Leukocyte adhesion deficiency-I caused by a novel mutation in ITGB2 presenting with pyoderma gangrenosum

Background: Leukocyte adhesion deficiency (LAD) syndromes are primary immunodeficiency disorders caused by defects in adhesion molecules on leukocytes resulting in impaired migration into tissues. Common cutaneous manifestations of LAD include bacterial infections, omphalitis with delayed separation of the umbilical cord, impaired pus formation and poor wound healing. LAD is associated with significant morbidity and mortality, making early diagnosis and management integral in the care of these patients. Methods: Molecular testing and flow cytometry for expression of CD18 were performed on 2 siblings presenting with cutaneous lesions including pyoderma gangrenosum (PG). Results: We describe 2 siblings with a novel homozygous mutation in ITGB2 (c.2070del, p.Asp690Glufs*25) resulting in an atypical presentation of LAD-I with PG. Conclusion: LAD should be considered in patients presenting with unexplained PG, even in the absence of significant infections or umbilical cord complications. Statement of novelty: To the best of our knowledge, we describe a novel homozygous mutation in ITGB2 (c.2070del, p.Asp690Glufs*25) resulting in LAD-I. Patients with LAD-I may present with unexplained PG and may lack classic symptoms including umbilical cord complications.

**WHAT YOU SHOULD DO**
In the abstract on leukocyte adhesion deficiency, which two tests were performed on the siblings?

(Data extracted from a collection)
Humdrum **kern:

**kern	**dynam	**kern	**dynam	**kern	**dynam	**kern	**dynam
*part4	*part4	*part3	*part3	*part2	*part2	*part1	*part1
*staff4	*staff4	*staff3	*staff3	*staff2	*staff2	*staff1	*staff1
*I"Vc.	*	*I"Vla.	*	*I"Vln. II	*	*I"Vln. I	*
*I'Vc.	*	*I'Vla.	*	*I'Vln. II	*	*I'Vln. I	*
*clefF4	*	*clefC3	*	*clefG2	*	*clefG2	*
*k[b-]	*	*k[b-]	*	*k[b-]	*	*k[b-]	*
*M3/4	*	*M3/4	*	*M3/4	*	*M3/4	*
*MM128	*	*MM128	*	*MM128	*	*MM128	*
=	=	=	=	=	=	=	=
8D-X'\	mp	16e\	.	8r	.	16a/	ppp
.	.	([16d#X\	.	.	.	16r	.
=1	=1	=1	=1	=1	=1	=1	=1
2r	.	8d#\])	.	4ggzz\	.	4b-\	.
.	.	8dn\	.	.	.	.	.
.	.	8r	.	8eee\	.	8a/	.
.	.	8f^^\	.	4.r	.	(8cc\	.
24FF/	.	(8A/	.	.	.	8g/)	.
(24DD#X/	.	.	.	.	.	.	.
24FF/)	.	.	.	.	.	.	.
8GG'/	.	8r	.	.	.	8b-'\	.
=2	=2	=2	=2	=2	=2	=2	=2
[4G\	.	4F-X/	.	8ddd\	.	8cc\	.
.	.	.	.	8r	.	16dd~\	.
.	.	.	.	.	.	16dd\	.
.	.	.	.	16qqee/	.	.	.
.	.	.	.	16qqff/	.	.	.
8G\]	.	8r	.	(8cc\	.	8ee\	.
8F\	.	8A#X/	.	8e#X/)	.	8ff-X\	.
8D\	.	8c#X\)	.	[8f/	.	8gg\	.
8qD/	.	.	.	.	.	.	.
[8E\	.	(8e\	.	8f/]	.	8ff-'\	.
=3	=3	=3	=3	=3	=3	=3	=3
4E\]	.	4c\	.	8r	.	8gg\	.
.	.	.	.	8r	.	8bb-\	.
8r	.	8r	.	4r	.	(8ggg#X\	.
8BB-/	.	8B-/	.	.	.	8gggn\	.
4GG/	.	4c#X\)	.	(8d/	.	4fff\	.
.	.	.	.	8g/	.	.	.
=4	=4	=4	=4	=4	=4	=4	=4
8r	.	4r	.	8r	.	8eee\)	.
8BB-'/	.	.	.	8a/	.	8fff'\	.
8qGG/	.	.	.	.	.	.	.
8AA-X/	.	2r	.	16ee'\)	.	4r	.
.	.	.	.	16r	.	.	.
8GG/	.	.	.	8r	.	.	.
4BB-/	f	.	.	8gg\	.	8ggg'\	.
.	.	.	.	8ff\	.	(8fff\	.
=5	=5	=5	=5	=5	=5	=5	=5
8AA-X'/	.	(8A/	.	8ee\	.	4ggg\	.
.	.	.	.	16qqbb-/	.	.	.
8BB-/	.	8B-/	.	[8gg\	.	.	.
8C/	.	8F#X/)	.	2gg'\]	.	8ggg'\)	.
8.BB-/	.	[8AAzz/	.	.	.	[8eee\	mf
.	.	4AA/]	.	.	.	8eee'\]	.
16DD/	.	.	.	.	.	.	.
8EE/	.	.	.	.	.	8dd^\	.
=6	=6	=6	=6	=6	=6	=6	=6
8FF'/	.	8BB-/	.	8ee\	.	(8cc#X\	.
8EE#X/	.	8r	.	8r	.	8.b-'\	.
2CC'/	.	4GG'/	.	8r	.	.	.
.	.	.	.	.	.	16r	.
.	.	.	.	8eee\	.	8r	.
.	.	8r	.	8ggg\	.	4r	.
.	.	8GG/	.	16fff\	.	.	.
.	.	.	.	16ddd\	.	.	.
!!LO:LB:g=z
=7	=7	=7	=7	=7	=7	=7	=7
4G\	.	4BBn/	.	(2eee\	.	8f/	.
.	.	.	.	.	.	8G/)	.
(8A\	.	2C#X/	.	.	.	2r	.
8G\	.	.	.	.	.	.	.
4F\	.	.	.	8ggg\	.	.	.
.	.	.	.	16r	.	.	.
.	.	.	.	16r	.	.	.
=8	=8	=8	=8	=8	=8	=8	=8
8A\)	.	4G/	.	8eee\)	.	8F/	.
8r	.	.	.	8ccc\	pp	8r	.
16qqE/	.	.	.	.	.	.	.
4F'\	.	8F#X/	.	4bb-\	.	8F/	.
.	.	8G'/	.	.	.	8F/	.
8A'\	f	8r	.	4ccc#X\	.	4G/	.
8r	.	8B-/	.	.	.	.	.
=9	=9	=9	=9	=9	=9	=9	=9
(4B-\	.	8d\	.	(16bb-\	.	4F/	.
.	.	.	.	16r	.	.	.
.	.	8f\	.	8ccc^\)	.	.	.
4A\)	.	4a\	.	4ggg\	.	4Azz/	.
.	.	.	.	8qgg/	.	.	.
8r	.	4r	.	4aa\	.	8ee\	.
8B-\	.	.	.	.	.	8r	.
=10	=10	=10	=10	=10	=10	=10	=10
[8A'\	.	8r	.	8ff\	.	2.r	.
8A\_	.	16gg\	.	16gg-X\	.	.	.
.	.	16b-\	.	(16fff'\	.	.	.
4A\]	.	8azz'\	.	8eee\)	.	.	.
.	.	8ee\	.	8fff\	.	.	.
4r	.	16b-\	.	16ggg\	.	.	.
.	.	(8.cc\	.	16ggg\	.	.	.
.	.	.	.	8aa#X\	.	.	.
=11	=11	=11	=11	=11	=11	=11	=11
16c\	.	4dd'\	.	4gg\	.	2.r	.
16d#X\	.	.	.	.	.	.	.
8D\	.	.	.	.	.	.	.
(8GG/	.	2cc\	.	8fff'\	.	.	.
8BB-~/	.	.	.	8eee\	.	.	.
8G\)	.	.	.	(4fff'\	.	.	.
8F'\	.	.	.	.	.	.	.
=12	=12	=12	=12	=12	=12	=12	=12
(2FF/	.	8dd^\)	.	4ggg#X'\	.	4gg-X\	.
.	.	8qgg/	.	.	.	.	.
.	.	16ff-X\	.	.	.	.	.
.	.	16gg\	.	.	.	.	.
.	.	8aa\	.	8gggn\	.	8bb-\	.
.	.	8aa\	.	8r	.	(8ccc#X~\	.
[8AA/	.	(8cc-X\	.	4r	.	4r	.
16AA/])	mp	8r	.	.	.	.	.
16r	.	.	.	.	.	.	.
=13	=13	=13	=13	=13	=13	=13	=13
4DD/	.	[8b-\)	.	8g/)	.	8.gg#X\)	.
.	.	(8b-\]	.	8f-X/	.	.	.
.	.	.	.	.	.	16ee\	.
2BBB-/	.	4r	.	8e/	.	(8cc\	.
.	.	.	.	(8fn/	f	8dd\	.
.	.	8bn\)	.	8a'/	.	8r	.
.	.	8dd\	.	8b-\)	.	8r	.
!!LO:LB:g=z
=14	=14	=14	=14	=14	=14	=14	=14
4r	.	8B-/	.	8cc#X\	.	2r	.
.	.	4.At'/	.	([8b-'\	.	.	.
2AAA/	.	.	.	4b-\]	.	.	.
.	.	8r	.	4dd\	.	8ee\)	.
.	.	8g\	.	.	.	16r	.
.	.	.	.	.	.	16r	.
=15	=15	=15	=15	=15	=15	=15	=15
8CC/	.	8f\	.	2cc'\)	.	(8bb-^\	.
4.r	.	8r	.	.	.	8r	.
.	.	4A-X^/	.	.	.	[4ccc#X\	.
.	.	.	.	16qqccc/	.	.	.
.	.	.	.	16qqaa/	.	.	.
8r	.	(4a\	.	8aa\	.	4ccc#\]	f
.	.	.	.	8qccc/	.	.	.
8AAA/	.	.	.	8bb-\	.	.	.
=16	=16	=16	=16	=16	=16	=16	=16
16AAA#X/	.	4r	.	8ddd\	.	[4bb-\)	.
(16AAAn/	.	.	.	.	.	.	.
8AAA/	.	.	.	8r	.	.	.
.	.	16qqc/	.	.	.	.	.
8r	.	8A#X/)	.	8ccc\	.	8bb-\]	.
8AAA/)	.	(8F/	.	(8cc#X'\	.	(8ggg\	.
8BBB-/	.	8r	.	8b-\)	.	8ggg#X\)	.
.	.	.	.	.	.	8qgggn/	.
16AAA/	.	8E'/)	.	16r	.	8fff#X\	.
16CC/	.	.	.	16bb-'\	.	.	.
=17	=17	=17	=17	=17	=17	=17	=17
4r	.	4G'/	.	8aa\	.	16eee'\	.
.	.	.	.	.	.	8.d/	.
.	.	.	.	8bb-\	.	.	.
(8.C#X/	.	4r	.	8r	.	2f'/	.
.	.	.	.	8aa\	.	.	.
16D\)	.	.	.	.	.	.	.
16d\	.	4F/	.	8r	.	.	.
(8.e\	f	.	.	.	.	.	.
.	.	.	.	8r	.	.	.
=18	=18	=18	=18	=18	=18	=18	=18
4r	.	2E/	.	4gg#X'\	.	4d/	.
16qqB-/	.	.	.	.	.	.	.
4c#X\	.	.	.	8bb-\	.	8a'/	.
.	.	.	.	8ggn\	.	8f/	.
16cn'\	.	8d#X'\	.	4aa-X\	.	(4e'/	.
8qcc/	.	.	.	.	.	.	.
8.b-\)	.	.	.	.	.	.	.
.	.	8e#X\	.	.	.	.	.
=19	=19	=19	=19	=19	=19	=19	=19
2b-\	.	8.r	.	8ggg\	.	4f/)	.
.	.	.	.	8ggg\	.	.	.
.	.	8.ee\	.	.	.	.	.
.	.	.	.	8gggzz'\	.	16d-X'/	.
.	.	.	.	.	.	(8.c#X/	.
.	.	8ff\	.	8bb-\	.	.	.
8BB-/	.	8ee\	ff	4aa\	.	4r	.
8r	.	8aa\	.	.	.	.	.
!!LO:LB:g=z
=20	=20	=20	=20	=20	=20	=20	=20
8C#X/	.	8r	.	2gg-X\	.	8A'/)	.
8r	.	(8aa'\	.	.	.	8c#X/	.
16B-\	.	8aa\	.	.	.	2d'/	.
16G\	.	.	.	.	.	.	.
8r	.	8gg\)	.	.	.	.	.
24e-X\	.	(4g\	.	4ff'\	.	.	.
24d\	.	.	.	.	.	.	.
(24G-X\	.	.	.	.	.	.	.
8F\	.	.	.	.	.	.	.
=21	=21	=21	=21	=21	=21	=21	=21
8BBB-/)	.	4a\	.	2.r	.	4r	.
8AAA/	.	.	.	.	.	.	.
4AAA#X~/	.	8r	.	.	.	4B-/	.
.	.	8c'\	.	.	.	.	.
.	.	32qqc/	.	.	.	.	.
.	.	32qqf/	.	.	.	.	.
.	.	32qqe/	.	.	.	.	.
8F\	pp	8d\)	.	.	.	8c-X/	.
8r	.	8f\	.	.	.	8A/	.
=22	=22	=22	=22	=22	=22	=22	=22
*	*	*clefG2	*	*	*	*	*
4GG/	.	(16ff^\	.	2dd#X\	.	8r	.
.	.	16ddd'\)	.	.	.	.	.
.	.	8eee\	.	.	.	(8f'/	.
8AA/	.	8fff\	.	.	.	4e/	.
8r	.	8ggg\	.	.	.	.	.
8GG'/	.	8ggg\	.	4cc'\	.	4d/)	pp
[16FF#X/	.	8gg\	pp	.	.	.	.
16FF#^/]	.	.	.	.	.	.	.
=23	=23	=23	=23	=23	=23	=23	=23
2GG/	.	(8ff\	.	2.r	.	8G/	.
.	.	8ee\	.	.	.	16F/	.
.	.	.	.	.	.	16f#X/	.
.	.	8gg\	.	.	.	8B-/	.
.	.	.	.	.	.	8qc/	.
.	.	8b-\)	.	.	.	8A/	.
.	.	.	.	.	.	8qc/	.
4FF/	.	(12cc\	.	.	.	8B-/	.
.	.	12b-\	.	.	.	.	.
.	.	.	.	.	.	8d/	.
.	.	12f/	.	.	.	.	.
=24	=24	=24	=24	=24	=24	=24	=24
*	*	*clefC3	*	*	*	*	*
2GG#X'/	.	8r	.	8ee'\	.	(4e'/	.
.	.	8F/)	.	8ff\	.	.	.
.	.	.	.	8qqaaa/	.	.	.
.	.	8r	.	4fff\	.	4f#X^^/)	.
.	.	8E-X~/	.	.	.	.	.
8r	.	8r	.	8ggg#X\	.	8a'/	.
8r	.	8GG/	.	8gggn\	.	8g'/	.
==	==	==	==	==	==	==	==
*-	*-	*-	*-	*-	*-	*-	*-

**REPLY**
Molecular testing and flow cytometry for expression of CD18.